LISTED ENTRIES.
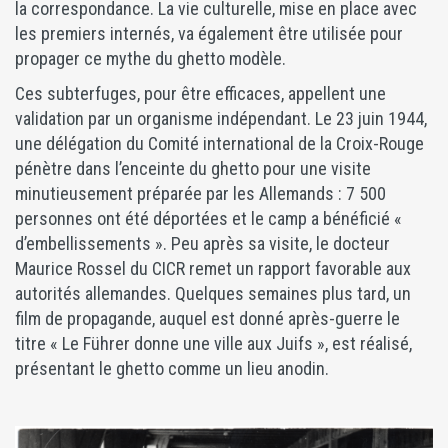
la correspondance. La vie culturelle, mise en place avec
les premiers internés, va également être utilisée pour
propager ce mythe du ghetto modèle.
Ces subterfuges, pour être efficaces, appellent une
validation par un organisme indépendant. Le 23 juin 1944,
une délégation du Comité international de la Croix-Rouge
pénètre dans l’enceinte du ghetto pour une visite
minutieusement préparée par les Allemands : 7 500
personnes ont été déportées et le camp a bénéficié «
d’embellissements ». Peu après sa visite, le docteur
Maurice Rossel du CICR remet un rapport favorable aux
autorités allemandes. Quelques semaines plus tard, un
film de propagande, auquel est donné après-guerre le
titre « Le Führer donne une ville aux Juifs », est réalisé,
présentant le ghetto comme un lieu anodin.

PROMPT. Can you copy the text of the entries above line for line, with no changes, and leave out the pictures?

EXERCISE OUTPUT.
la correspondance. La vie culturelle, mise en place avec
les premiers internés, va également être utilisée pour
propager ce mythe du ghetto modèle.
Ces subterfuges, pour être efficaces, appellent une
validation par un organisme indépendant. Le 23 juin 1944,
une délégation du Comité international de la Croix-Rouge
pénètre dans l’enceinte du ghetto pour une visite
minutieusement préparée par les Allemands : 7 500
personnes ont été déportées et le camp a bénéficié «
d’embellissements ». Peu après sa visite, le docteur
Maurice Rossel du CICR remet un rapport favorable aux
autorités allemandes. Quelques semaines plus tard, un
film de propagande, auquel est donné après-guerre le
titre « Le Führer donne une ville aux Juifs », est réalisé,
présentant le ghetto comme un lieu anodin.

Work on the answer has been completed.